## WHAT YOU HAVE TO DO
Please copy the items below without any changes, starting with the line containing "5 h 23 min." and continuing through the end of the items.

— START OF RECORDED DATA —

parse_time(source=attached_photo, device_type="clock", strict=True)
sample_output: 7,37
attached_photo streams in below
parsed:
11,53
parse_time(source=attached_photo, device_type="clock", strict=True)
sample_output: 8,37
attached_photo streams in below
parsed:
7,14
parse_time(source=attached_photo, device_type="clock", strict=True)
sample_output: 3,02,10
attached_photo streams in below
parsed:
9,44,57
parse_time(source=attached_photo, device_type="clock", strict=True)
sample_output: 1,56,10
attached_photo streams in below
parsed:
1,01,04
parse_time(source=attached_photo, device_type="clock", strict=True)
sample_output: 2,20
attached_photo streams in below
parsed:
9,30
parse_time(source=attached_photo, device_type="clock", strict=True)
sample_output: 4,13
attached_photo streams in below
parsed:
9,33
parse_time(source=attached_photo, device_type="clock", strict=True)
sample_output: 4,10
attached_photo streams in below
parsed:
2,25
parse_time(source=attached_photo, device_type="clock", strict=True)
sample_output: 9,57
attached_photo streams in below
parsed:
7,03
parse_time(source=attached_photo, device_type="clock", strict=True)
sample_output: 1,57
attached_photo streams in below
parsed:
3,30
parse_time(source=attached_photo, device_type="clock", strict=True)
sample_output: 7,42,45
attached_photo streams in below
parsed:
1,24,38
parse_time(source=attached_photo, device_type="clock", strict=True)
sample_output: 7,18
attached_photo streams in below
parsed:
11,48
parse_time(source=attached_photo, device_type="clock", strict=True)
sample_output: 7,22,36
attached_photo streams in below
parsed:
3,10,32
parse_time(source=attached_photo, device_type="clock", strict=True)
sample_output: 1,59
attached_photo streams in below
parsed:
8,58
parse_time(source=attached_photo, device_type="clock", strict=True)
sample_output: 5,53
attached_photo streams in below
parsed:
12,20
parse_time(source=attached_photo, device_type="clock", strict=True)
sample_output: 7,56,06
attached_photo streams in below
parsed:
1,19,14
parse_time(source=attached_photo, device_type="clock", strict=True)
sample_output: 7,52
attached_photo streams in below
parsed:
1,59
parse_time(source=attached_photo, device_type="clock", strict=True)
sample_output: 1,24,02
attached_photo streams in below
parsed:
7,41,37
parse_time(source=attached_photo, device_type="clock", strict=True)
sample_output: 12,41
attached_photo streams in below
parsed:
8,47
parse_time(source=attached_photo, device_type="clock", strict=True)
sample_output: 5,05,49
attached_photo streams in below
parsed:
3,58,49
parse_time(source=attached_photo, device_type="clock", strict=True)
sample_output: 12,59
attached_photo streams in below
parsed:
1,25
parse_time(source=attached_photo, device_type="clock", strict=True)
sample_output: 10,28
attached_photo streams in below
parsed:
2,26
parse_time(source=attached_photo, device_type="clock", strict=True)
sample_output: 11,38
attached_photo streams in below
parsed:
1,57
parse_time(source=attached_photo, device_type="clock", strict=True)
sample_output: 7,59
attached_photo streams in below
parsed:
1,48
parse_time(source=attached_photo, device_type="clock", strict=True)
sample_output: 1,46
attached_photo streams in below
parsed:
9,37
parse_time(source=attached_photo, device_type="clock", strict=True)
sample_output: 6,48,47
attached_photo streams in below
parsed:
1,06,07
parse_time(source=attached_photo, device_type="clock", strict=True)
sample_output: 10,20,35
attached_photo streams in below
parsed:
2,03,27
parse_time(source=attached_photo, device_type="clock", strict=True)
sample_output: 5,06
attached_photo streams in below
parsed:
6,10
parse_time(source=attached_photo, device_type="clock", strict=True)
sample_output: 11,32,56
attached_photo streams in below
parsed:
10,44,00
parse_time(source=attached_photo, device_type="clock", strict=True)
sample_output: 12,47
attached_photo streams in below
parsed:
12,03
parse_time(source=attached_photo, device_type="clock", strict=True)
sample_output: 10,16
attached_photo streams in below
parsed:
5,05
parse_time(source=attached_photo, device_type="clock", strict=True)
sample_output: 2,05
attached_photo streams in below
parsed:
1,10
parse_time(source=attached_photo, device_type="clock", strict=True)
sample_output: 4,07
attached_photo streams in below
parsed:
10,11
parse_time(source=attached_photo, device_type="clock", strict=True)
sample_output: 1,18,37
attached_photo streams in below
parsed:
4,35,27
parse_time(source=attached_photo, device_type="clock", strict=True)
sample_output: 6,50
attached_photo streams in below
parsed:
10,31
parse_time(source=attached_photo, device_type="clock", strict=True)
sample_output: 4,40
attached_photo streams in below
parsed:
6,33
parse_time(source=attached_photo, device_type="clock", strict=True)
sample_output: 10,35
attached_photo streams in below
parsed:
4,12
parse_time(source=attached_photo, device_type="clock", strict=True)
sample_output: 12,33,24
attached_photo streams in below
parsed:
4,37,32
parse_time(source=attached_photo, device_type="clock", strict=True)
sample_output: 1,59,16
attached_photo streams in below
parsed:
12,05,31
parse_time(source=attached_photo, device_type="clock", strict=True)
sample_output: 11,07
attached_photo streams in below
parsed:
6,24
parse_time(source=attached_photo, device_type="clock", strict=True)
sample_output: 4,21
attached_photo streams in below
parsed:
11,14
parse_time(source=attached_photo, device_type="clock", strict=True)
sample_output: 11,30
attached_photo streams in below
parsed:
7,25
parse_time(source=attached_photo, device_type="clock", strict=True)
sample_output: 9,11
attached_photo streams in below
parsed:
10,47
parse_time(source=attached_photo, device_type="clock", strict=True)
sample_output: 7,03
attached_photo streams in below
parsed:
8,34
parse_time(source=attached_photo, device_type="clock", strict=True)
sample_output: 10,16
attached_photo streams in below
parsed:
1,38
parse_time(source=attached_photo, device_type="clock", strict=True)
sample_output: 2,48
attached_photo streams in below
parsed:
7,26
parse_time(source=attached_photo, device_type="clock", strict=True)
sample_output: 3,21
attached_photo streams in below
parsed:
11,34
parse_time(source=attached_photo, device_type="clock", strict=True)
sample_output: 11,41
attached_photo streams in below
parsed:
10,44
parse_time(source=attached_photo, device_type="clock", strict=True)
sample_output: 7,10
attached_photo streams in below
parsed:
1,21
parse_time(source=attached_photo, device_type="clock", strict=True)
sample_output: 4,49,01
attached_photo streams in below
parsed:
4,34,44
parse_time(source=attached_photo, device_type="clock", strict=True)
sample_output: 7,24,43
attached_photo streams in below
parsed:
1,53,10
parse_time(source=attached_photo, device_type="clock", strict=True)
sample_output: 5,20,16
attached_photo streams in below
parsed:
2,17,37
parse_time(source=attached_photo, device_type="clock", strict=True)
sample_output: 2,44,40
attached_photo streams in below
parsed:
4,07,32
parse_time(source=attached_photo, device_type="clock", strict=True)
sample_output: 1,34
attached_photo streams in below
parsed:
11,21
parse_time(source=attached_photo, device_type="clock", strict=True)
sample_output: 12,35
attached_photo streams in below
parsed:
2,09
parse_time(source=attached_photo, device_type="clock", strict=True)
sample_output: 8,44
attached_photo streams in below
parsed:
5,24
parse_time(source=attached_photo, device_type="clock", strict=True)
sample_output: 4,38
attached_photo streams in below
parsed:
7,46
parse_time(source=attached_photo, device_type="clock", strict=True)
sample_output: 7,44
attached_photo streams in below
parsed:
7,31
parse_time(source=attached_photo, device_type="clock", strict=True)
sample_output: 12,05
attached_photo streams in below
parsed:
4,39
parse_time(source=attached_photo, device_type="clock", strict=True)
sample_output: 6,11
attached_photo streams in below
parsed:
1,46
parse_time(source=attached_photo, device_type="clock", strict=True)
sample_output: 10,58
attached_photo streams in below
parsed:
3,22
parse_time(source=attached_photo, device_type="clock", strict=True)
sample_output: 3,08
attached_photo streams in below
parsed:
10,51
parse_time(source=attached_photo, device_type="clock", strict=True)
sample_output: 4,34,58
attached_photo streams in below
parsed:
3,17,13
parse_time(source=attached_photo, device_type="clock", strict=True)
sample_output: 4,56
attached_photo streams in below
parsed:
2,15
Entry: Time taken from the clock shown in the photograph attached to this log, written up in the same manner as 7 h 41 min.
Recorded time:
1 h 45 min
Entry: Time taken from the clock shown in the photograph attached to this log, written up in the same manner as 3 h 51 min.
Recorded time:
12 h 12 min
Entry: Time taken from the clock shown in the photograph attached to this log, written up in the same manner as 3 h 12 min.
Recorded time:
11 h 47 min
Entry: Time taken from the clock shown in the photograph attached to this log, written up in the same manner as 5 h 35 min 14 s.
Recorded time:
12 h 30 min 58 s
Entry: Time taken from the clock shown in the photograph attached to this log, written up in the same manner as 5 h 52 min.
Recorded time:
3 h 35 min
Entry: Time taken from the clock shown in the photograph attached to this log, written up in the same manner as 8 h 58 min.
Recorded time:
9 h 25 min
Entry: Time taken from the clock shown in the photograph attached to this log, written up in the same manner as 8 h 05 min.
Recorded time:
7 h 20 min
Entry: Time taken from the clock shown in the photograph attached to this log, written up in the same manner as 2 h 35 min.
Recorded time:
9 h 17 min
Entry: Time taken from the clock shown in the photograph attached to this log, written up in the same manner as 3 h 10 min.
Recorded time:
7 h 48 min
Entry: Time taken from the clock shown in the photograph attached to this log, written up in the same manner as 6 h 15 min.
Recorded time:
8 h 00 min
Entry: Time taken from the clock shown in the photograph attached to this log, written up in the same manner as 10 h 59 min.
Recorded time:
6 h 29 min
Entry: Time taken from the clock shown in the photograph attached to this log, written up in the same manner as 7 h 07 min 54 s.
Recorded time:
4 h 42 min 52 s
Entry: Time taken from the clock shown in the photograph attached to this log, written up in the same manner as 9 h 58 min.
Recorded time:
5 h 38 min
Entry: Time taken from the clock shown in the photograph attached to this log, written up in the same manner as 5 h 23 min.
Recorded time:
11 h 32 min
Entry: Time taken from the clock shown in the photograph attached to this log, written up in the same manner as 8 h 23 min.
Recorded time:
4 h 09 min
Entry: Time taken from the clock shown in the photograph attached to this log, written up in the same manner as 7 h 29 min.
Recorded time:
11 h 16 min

— END OF RECORDED DATA —

## RESULT
Entry: Time taken from the clock shown in the photograph attached to this log, written up in the same manner as 5 h 23 min.
Recorded time:
11 h 32 min
Entry: Time taken from the clock shown in the photograph attached to this log, written up in the same manner as 8 h 23 min.
Recorded time:
4 h 09 min
Entry: Time taken from the clock shown in the photograph attached to this log, written up in the same manner as 7 h 29 min.
Recorded time:
11 h 16 min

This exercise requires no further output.